What you should do: Of the entries below, return only those lines from the line with "Table 2: Composition" to the line with "Figure 14: Instantaneous", exactly, both included.

********************

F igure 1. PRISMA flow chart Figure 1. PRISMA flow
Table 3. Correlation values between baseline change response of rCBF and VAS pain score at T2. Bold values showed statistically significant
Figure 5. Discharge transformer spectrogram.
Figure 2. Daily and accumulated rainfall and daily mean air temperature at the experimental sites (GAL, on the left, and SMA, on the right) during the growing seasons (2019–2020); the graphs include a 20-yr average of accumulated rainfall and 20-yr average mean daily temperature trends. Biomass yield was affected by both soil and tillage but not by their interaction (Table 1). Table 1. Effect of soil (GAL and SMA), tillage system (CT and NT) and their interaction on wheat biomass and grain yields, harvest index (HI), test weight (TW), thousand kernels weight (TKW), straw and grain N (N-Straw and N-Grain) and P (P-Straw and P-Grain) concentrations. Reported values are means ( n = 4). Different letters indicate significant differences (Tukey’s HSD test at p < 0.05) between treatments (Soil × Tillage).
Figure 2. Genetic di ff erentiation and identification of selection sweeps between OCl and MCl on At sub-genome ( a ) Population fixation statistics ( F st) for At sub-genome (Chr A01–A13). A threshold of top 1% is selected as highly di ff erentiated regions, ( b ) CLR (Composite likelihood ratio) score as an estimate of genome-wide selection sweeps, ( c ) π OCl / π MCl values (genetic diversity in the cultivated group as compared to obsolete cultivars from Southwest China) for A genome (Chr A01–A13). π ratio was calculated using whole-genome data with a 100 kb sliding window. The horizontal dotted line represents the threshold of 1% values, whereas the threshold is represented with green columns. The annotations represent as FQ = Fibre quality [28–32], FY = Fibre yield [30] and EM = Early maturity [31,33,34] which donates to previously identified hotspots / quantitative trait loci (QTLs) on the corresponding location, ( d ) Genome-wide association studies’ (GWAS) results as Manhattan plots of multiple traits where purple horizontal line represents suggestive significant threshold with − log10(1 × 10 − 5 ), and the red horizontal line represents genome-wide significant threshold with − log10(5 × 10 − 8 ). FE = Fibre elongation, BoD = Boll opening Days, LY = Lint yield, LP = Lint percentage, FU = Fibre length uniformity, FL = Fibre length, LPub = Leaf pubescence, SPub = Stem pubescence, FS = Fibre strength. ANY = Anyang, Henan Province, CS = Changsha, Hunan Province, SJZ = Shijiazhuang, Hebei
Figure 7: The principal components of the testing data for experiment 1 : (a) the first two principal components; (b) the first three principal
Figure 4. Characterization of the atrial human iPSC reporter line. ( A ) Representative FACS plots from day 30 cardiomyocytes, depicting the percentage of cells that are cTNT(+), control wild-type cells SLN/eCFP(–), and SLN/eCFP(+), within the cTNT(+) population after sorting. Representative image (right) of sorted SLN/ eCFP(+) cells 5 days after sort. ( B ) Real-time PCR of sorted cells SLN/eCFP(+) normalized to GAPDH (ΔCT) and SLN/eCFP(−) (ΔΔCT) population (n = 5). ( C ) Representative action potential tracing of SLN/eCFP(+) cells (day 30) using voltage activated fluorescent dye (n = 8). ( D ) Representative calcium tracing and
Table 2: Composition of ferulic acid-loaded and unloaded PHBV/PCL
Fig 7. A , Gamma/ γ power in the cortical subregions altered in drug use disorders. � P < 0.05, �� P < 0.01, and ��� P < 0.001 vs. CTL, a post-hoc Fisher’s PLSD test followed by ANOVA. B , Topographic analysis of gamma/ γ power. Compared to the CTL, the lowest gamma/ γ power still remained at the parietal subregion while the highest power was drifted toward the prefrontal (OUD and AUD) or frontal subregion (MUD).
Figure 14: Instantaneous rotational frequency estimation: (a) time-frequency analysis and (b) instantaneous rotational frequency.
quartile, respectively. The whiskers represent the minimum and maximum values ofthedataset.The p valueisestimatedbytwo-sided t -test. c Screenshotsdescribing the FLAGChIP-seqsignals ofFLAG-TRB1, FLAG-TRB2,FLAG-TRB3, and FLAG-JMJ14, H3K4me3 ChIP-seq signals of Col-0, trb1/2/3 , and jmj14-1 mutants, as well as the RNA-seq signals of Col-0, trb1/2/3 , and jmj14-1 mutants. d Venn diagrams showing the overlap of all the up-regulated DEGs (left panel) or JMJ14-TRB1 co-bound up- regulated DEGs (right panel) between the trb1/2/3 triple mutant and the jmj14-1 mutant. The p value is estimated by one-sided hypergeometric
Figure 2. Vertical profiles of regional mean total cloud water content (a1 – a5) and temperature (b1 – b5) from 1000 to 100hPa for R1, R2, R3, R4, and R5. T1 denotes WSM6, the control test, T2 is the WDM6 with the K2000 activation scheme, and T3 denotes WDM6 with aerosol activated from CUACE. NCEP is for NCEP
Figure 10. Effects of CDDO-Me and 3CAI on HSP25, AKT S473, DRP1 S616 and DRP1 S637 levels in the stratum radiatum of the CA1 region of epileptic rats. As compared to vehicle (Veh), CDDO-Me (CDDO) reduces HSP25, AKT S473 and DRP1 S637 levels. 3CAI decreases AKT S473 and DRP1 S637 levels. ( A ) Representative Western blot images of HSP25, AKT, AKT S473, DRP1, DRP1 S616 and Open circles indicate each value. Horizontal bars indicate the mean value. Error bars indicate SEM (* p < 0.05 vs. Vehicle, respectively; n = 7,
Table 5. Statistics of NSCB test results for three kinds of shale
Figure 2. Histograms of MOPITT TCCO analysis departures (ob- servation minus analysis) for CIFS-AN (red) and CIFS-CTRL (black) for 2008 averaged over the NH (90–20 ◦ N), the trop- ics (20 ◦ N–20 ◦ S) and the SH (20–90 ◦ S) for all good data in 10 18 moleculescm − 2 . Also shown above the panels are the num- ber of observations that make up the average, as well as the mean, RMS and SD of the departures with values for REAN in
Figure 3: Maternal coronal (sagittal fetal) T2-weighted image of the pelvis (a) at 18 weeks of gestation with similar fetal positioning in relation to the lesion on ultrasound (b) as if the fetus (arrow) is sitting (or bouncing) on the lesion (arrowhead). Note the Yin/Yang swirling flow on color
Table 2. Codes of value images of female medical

********************

Answer for the task:
Table 2: Composition of ferulic acid-loaded and unloaded PHBV/PCL
Fig 7. A , Gamma/ γ power in the cortical subregions altered in drug use disorders. � P < 0.05, �� P < 0.01, and ��� P < 0.001 vs. CTL, a post-hoc Fisher’s PLSD test followed by ANOVA. B , Topographic analysis of gamma/ γ power. Compared to the CTL, the lowest gamma/ γ power still remained at the parietal subregion while the highest power was drifted toward the prefrontal (OUD and AUD) or frontal subregion (MUD).
Figure 14: Instantaneous rotational frequency estimation: (a) time-frequency analysis and (b) instantaneous rotational frequency.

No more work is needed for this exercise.